The local resident support of this redevelopment was firmly and universally conditional upon protection of the natural and historical assets at the site. This policy is for an area to be controlled in accordance with Core Strategy policy CS33 and other relevant policies of the North Somerset development plan. Particular emphasis is placed on heritage assets and preservation of natural features, both of which are key features of NPPF. Protection and maintenance of the boundary areas of the site is important to our village community and will provide a natural setting for re-development. It currently forms an attractive and wildlife rich zone important to birds and mammals such as badgers and bats that use the zone for transit routes to feeding territory.

The PS1 site is not within Claverham’s settlement Boundary, nor is it designated in the Sites Allocation Plan, however the site has been historically developed and this policy will bring it into good social use. There are no other sites that are remotely suitable for significant development in the Plan Area and Claverham wishes for this sole site opportunity to be used wisely for part of the housing supply. The site boundaries with the retained and protected assets will naturally govern site density and natural, retained screening will control adverse impact on Claverham’s character. The houses delivered will, with an element of affordable dwellings, provide for opportunities new and growing existing families to live in our community.



9.4 DR1 – Foul and Surface Water Drainage

Protection against flooding is paramount in development design within Claverham, as historical and recent events have proven. Claverham has a history of floods, including those of 2012 (Bishops Rd, Claverham Road, Streamcross and High Street were inundated) and 2016 (High Street inundation). In the ‘North Somerset – 2012 Flood Investigations Report’ the flooding experienced in 2012 in Claverham received one the largest sections of comment.

In the Village Survey, respondents identified flooding as the most serious environmental issue to be addressed in Claverham with 70% giving it high priority. Any new development should be aware of the flooding risks in the area and must not add to this recurrent problem.

The inclusion of sustainable designs and drainage features will be required where feasible to reduce the discharge of water from developments. Provision for Long Term Storage will be required due to the nature of the receiving watercourses within the North Somerset Levels and Moors Internal Drainage Board area.

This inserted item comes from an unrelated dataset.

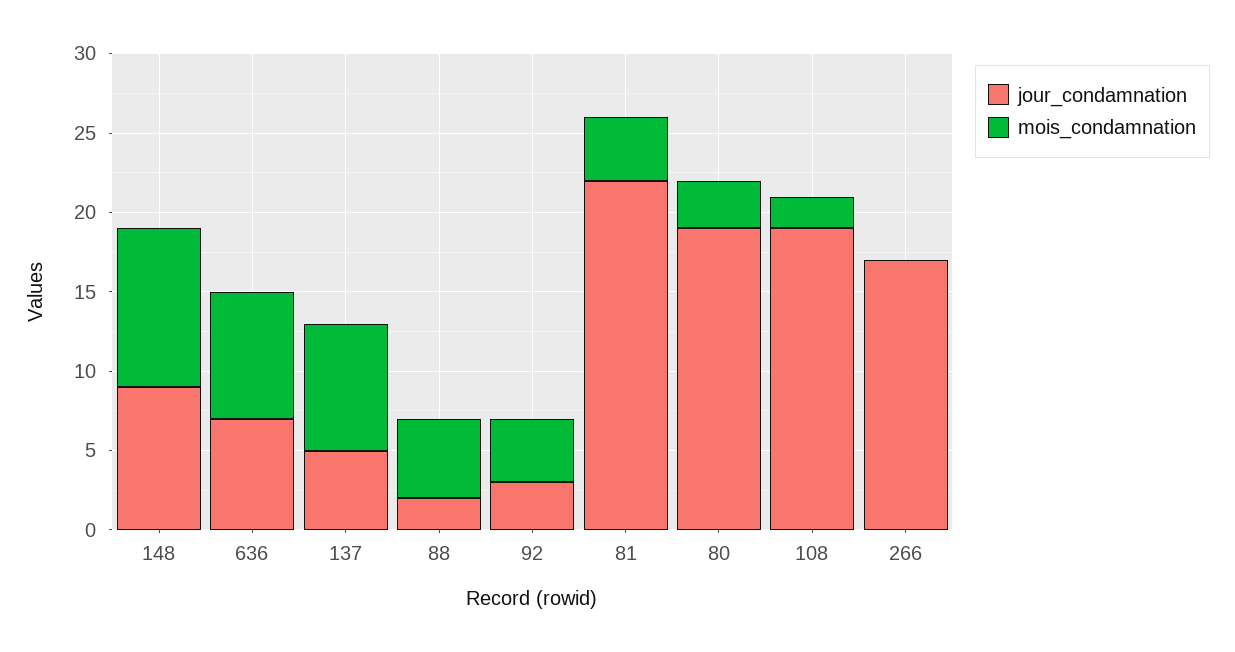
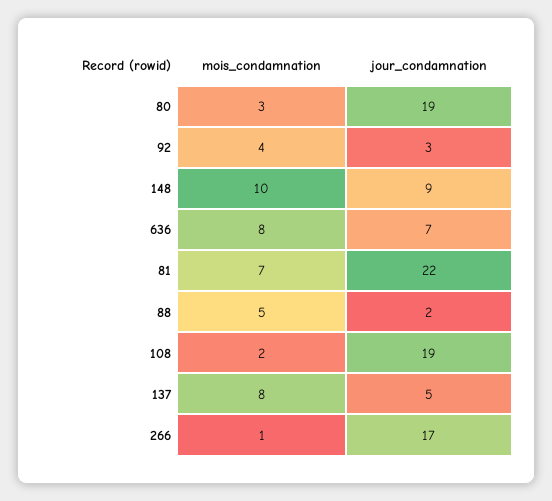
mois_condamnation, 81: 4 -> 7
mois_condamnation, 266: 0 -> 1

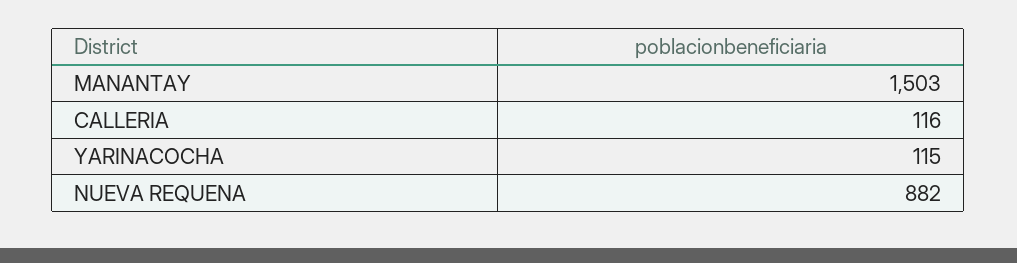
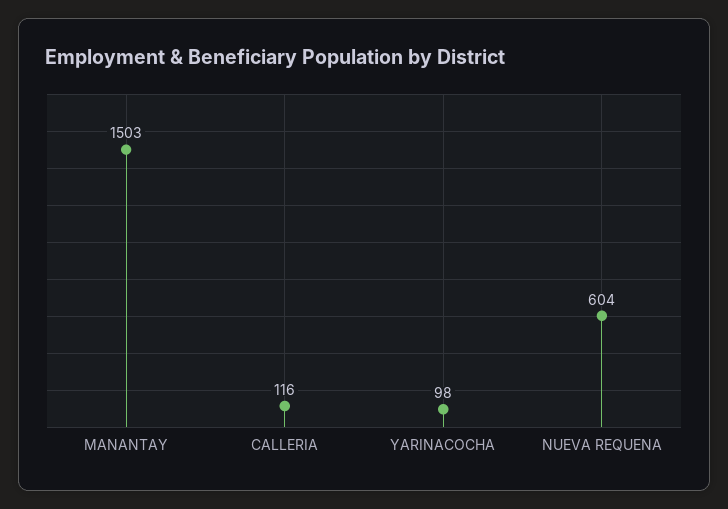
YARINACOCHA: 115 -> 98
NUEVA REQUENA: 882 -> 604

9.5 EMP1 – Local Employment
At present (2016) only very few residents of Claverham are employed locally (4%) or homework on a regular basis (6%), any increase in this marginal number would be welcome.

9.6 R1 – Renewable and Low Carbon Energy Generation
Claverham has an unavoidable high dependence on personal motor vehicle transport due to its location and lack of facilities, employment or public transport options. Claverham will support suitable local renewable and low carbon energy generation as part of mitigation of the inherent unsustainable location of our housing.